───── TASK INPUTS

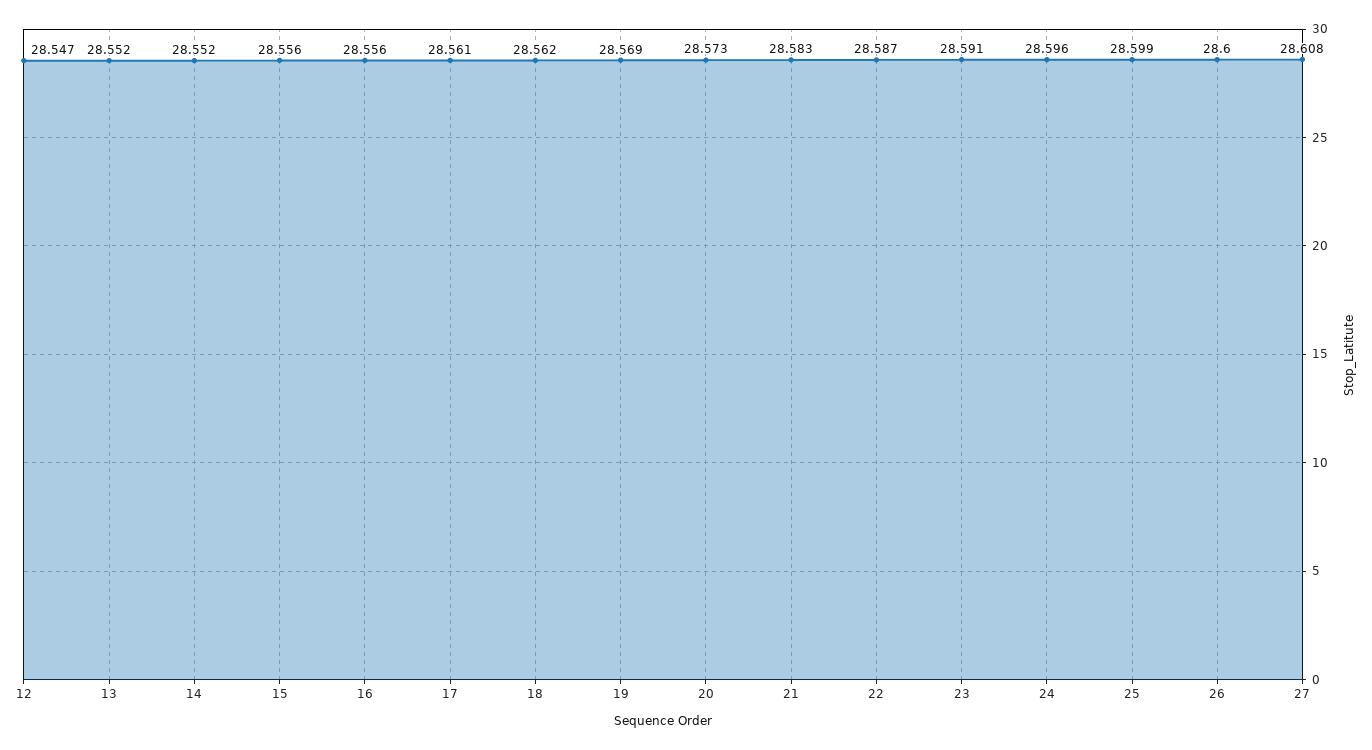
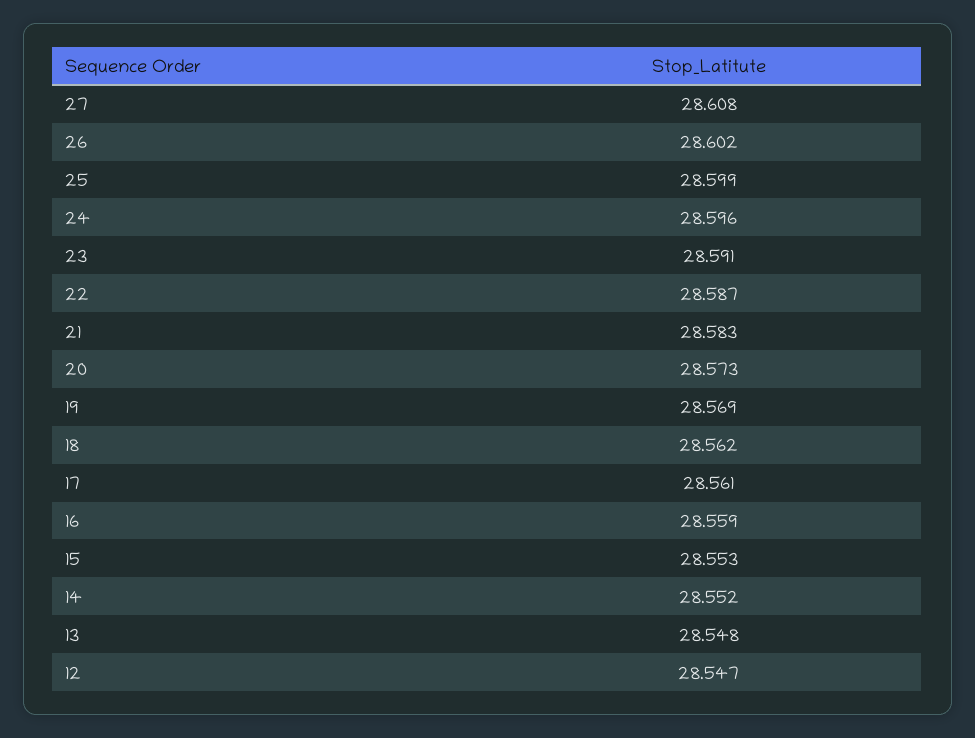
  {
    "12": 28.547,
-   "13": 28.552,
+   "13": 28.548,
    "14": 28.552,
-   "15": 28.556,
+   "15": 28.553,
-   "16": 28.556,
+   "16": 28.559,
    "17": 28.561,
    "18": 28.562,
    "19": 28.569,
    "20": 28.573,
    "21": 28.583,
    "22": 28.587,
    "23": 28.591,
    "24": 28.596,
    "25": 28.599,
-   "26": 28.6,
+   "26": 28.602,
    "27": 28.608
  }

──────────

▸ **EXERCISE REQUIREMENTS**
Could you output every entry exactly as written, skipping the pictures?

▸ **WRITTEN SOLUTION**
  {
    "12": 28.547,
-   "13": 28.552,
+   "13": 28.548,
    "14": 28.552,
-   "15": 28.556,
+   "15": 28.553,
-   "16": 28.556,
+   "16": 28.559,
    "17": 28.561,
    "18": 28.562,
    "19": 28.569,
    "20": 28.573,
    "21": 28.583,
    "22": 28.587,
    "23": 28.591,
    "24": 28.596,
    "25": 28.599,
-   "26": 28.6,
+   "26": 28.602,
    "27": 28.608
  }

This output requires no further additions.